▸ EXERCISE INSTRUCTIONS:
Each line of the listing that includes the string "down" is to be identified and copied.

☆ ☆ ☆ ☆ ☆

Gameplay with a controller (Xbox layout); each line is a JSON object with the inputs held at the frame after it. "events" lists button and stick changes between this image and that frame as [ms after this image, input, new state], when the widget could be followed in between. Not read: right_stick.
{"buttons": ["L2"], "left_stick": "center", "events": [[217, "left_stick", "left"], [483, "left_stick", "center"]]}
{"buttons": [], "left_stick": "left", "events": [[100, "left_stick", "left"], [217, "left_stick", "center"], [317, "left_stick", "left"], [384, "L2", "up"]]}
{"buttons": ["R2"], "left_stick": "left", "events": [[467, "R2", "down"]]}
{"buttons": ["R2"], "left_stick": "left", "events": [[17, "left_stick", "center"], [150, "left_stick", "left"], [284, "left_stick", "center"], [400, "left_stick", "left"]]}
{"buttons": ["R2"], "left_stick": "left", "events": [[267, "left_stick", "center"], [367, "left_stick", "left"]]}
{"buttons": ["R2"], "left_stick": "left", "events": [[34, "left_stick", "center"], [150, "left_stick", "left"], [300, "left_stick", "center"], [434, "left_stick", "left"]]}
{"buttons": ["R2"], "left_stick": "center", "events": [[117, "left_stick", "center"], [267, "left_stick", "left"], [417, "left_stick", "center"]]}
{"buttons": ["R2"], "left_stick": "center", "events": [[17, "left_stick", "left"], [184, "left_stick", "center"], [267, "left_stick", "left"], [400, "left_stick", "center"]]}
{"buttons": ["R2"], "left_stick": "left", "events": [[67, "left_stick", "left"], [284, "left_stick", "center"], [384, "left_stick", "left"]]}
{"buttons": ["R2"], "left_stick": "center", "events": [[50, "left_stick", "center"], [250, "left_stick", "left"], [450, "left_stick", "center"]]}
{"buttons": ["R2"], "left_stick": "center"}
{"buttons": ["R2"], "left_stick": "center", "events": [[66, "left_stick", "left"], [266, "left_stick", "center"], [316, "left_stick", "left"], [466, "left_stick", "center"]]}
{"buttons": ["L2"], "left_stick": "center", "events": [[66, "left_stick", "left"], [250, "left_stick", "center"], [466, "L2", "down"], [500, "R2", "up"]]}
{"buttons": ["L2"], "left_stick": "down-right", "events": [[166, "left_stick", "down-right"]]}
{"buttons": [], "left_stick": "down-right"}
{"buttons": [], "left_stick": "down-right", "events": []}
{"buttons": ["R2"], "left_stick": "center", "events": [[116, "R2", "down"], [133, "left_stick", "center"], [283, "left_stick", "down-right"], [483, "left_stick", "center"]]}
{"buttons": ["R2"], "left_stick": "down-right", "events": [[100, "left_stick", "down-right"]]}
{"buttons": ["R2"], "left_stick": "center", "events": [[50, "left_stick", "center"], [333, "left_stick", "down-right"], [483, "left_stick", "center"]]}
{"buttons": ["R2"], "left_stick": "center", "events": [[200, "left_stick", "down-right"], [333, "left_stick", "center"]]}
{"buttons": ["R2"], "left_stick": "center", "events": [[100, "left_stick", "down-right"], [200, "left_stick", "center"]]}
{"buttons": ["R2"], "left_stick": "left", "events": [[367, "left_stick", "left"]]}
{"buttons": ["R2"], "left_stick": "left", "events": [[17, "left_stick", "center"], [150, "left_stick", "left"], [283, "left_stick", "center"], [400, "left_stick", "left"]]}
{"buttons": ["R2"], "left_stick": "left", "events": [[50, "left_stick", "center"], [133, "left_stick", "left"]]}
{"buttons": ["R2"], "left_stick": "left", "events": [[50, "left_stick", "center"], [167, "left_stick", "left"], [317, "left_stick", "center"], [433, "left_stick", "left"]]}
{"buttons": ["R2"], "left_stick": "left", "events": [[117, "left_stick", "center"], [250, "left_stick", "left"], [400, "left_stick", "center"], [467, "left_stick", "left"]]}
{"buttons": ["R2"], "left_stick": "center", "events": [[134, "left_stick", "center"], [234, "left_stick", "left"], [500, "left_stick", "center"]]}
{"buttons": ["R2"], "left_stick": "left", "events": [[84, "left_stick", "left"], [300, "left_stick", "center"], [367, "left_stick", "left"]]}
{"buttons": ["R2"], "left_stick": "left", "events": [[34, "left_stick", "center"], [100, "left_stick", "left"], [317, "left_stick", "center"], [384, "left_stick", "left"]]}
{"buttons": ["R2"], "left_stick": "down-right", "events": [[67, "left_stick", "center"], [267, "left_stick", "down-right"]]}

☆ ☆ ☆ ☆ ☆

▸ SOLUTION BELOW:
{"buttons": ["R2"], "left_stick": "left", "events": [[467, "R2", "down"]]}
{"buttons": ["L2"], "left_stick": "center", "events": [[66, "left_stick", "left"], [250, "left_stick", "center"], [466, "L2", "down"], [500, "R2", "up"]]}
{"buttons": ["L2"], "left_stick": "down-right", "events": [[166, "left_stick", "down-right"]]}
{"buttons": [], "left_stick": "down-right"}
{"buttons": [], "left_stick": "down-right", "events": []}
{"buttons": ["R2"], "left_stick": "center", "events": [[116, "R2", "down"], [133, "left_stick", "center"], [283, "left_stick", "down-right"], [483, "left_stick", "center"]]}
{"buttons": ["R2"], "left_stick": "down-right", "events": [[100, "left_stick", "down-right"]]}
{"buttons": ["R2"], "left_stick": "center", "events": [[50, "left_stick", "center"], [333, "left_stick", "down-right"], [483, "left_stick", "center"]]}
{"buttons": ["R2"], "left_stick": "center", "events": [[200, "left_stick", "down-right"], [333, "left_stick", "center"]]}
{"buttons": ["R2"], "left_stick": "center", "events": [[100, "left_stick", "down-right"], [200, "left_stick", "center"]]}
{"buttons": ["R2"], "left_stick": "down-right", "events": [[67, "left_stick", "center"], [267, "left_stick", "down-right"]]}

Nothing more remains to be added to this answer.